The cross-border connections that make the Baja California region a dynamic economic center were the focus of a recent California Chamber of Commerce international breakfast meeting at The Lodge at Torrey Pines in La Jolla.
Speakers at the February 28 gathering hosted by the CalChamber Council for International Trade were Rubén Roa Dueñas, undersecretary of the economy for the State of Baja California, Mexico; and Ambassador Carlos González Gutiérrez, consul general of Mexico, San Diego.
The Automobile Club of Southern California sponsored the breakfast, which was held in conjunction with the CalChamber Board of Directors meeting.
‘2 Countries, 1 Region’
Consul General González Gutiérrez described the border area as “two countries, one region,” a model of the success that financial cooperation can produce.
The “close and daily interaction between Baja and Southern California shows the enormous potential that cross-border cooperation has for Mexicans and Californians alike,” he said.
Each day, he noted, 145,000 people—both Anglo and Mexican—commute between Tijuana and San Diego.
The number of cross-border crossings reached a peak shortly before the 9/11 attacks and are close to reaching that peak again now, 19 years later.

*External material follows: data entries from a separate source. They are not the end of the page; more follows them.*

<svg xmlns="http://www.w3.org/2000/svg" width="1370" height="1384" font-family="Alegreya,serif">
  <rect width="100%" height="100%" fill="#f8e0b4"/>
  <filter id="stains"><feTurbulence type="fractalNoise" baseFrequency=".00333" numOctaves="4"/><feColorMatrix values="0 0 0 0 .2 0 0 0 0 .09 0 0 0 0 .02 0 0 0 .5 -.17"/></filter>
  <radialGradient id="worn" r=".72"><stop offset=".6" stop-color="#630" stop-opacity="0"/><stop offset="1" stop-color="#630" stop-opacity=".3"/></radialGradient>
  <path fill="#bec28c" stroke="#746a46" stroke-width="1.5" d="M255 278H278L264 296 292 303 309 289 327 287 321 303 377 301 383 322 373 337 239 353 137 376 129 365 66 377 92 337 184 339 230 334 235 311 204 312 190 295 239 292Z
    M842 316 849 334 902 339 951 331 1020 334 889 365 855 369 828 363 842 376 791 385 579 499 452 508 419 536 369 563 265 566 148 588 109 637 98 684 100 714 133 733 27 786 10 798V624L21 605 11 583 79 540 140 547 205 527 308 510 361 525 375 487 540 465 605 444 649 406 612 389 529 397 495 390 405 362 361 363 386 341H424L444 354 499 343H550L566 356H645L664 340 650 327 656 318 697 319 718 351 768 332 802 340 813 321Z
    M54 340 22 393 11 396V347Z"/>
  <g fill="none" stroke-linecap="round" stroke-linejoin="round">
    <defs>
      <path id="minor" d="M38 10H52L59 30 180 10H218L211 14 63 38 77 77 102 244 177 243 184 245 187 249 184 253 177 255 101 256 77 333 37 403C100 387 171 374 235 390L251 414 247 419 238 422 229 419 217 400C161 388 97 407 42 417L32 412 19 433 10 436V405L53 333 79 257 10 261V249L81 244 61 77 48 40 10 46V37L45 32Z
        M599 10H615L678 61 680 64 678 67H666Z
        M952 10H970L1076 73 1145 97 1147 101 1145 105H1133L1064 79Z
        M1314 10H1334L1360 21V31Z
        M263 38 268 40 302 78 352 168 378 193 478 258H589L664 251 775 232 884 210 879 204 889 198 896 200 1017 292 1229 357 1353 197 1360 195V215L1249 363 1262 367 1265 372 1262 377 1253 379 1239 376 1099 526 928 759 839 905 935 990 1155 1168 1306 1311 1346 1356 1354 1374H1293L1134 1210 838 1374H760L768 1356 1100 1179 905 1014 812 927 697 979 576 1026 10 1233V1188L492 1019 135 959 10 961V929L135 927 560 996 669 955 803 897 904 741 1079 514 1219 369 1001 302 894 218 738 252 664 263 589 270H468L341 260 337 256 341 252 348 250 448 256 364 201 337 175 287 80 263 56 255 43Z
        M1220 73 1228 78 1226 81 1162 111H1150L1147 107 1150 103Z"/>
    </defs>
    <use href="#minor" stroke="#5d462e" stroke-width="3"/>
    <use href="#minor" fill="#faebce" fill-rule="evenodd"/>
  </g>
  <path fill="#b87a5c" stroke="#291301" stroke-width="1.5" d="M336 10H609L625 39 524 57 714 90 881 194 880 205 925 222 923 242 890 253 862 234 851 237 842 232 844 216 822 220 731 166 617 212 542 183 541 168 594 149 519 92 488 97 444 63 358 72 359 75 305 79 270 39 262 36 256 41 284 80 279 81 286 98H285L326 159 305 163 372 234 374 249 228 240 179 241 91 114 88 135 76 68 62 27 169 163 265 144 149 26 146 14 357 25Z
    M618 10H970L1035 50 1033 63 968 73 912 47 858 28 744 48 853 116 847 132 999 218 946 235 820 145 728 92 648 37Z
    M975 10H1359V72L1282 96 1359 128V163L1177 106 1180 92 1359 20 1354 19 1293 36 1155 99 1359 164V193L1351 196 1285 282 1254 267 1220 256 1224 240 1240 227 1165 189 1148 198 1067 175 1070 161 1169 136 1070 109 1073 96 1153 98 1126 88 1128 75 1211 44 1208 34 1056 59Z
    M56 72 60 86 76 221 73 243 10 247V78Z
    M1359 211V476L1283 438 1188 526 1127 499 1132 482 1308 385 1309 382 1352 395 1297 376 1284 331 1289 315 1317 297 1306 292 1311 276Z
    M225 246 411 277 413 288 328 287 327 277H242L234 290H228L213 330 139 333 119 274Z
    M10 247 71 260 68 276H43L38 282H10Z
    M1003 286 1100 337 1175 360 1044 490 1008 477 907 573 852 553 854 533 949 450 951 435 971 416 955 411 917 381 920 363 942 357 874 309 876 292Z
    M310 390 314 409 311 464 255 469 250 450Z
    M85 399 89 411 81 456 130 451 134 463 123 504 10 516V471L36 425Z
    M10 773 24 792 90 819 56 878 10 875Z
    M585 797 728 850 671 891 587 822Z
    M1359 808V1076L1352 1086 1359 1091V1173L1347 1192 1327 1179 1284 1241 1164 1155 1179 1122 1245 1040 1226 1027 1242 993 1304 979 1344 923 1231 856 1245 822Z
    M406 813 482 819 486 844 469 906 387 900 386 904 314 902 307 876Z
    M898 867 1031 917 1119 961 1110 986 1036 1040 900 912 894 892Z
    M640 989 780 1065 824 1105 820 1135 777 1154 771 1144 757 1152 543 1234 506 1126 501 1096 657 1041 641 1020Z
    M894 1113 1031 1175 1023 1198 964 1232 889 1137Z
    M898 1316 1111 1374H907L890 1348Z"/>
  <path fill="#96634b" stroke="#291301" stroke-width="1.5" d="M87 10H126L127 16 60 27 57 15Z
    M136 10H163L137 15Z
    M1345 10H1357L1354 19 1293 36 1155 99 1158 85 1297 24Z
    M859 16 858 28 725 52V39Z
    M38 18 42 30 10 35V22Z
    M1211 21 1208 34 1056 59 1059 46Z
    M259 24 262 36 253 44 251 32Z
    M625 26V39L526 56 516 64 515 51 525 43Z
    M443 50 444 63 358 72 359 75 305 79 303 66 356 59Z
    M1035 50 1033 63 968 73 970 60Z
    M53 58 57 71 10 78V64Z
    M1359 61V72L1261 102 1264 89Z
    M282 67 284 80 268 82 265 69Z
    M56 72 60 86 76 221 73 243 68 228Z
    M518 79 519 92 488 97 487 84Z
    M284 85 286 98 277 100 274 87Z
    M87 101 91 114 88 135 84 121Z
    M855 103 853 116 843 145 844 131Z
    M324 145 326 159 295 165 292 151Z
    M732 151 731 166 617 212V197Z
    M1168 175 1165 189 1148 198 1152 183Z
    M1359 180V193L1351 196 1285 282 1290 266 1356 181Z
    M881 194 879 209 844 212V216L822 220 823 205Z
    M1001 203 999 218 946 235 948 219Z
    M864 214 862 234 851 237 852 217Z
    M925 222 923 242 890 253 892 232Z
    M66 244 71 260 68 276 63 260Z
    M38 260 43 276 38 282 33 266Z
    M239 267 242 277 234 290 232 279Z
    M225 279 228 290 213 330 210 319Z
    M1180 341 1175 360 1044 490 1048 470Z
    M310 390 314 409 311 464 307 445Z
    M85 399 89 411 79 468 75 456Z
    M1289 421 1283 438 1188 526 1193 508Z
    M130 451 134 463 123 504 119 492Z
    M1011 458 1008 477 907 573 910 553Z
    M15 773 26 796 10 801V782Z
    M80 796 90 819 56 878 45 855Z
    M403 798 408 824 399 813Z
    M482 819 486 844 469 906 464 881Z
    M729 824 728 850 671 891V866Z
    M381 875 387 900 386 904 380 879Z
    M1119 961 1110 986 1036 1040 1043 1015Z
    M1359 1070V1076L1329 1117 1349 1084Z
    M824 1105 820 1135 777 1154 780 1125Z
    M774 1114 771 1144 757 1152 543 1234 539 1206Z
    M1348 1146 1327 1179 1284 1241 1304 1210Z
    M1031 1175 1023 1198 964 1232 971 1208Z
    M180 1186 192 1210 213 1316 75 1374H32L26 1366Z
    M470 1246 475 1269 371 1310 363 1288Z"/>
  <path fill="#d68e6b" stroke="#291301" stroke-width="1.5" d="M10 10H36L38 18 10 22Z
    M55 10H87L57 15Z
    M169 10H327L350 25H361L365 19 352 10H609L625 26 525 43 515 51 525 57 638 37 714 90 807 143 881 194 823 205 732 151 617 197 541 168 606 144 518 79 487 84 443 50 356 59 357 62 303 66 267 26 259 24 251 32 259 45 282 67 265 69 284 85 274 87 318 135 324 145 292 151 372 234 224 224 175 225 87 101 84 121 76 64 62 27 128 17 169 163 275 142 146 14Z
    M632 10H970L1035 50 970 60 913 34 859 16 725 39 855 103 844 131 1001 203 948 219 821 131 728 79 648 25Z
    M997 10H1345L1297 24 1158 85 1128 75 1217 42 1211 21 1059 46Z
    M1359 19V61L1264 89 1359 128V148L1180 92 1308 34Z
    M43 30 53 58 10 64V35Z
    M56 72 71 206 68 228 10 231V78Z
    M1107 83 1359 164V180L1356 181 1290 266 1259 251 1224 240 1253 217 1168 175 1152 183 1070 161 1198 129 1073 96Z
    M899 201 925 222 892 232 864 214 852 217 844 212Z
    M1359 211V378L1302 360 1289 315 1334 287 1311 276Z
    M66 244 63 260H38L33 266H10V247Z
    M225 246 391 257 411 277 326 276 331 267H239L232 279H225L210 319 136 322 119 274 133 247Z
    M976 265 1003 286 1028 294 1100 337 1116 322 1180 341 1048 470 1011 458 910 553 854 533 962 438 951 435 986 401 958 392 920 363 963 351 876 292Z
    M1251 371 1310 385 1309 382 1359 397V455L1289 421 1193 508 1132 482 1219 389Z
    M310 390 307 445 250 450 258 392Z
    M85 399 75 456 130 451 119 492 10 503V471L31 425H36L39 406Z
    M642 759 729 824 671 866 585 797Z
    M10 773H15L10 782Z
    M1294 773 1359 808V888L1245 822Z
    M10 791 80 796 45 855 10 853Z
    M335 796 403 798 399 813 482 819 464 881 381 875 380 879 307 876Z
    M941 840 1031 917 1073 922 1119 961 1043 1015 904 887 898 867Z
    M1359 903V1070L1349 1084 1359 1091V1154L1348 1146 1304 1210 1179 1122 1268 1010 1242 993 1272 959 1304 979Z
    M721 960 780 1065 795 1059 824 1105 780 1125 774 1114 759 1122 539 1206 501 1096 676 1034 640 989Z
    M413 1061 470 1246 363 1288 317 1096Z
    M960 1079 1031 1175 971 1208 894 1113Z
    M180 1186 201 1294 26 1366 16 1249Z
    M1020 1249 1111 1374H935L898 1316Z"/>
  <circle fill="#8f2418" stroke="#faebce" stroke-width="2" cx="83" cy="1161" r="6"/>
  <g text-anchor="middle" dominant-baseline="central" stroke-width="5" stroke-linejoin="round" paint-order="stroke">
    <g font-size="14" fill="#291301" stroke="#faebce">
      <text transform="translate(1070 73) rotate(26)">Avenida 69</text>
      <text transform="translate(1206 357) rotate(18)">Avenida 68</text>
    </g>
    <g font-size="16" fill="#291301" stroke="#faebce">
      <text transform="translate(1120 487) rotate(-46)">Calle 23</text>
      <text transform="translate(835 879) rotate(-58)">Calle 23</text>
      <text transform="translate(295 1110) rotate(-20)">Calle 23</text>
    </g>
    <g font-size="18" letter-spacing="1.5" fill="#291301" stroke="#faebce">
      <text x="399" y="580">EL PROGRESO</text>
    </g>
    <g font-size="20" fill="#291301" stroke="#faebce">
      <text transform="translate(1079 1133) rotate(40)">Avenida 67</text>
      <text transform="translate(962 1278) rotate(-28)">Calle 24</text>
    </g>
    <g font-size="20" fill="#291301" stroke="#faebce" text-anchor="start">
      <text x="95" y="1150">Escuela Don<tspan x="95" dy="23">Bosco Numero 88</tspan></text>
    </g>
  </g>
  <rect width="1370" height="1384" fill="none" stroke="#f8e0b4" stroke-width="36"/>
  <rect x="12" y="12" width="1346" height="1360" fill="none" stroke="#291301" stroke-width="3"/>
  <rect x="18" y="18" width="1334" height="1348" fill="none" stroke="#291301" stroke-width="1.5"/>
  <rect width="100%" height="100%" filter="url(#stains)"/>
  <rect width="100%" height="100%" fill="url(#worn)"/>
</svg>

The importance of the cross-border transactions have led to innovations in speeding passages, he commented. Most notable of the innovations was the construction of the Cross Border Xpress (CBX) bridge between the United States and Mexico. The CBX bridge makes it easy for travelers to cross the border with little difficulty from San Diego to the Tijuana International Airport, the Consul General said.
Finding Common Solutions
Building on the themes highlighted by the Consul General, Undersecretary Roa described the enthusiasm that accompanied the December 2019 signing by the border Governors of the Memorandum of Understanding (MOU) re-establishing the Commission of the Californias.
California Governor Gavin Newsom signed the MOU together with Baja California Norte Governor Jaime Bonilla Valdez and Baja California Sur Governor Carlos Mendoza Davis.
The MOU and the commission provide a forum for developing common solutions among the border states, Undersecretary Roa said.
Areas for cooperation and exchanging ideas, he said, include energy efficiency, renewable energy, advanced manufacturing, biotechnology, medical devices, information technology, wastestream management, pollution abatement, and infrastructure.
Undersecretary Roa pointed to the economic strength of the Baja California region and the aspirations of its people.
He said the region is a “resilient and adaptable melting pot of talent, kindness and people eager to make a better quality of life for them and their loved ones.”
Describing the research and innovation and the work on developing regional supply chains to facilitate trade and investment in the Baja California region, Undersecretary Roa commented that there are many projects which embrace technology.
“Smart people want to live here,” he concluded.